• USING THE INFORMATION:
a) In the smartphone-key article, how does ShareKey send electronic keys to other people's smartphones?
b) Write a continuation of the smartphone-key article, starting after its final sentence.

• DOCUMENT SEGMENT:
=== Section Start ===

In the past, high security systems were often imagined as retina scanners and palm-print readers. But today, when we all play on our phones like 14-year-olds, it appears we’ve decided the only things personal enough to verify our identities are our phones.
There are already some notebooks that scan for your phone with bluetooth and use that alongside a password to ensure security. But this is just the beginning. Very soon, smartphones could replace keys for your car, house, or even a school locker.
Researchers from the Fraunhofer Institute for Secure Information Technology (SIT) in Darmstadt unveiled one such system at the CeBIT trade fair in Hanover, Germany, which they call ShareKey software, and hope “will make the key app concept even more versatile and secure,” according to a press release.
In addition to allowing users to open locks with their smartphones, ShareKey also lets users assign digital keys remotely, and even limit which locks the shared keys can access. This feature works by sending electronic keys to other people’s smartphones using QR codes.
“For instance, I can grant the building superintendent access to my apartment for a short period so that he can open the door for the gas meter to be read while I’m at work,” said Alexandra Dmitrienko from the SIT, in a press release. “The solution is built around modern security technologies and can be easily integrated into existing access control systems.”
Whether the system itself is secure or not will be among its deciding points. Most of the current smartphone-key programs work alongside other security systems, like a user’s password. The folks at ShareKey hope to have their grounds covered, however. Dmitrienko said “the big challenge was to protect the electronic keys without compromising the intuitive operation of such devices.”

=== Section End ===

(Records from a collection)
=== Section Start ===

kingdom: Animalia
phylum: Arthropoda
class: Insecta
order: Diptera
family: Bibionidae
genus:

=== Section End ===

• EXERCISE RESULTS:
a) It sends them using QR codes.

b)
Security comes in several forms. ShareKey uses the Near Field Communication (NFC) transmission standard, which only works over distances of several centimeters. It also uses various technologies that keep a user’s keys separate from other data and apps on the phone, which protects keys from malware and access through other programs.
With ShareKey, communications between the phone and a central server are then protected using other established security protocols. “And even if this communication is hacked into, it’s impossible for unauthorized people to gain access to the digital key. This is because opening the door requires information contained both in the encrypted token sent to the user and in the app installed on their smartphone,” said Dmitrienko.
There are great ambitions behind the new uses of smartphone keys introduced by ShareKey. Researchers at SIT envision the technology being used for car-sharing technology, and replacing hotel keycards. “The trend towards a ‘shareconomy’ will benefit the further development of this technology,” said Dmitrienko.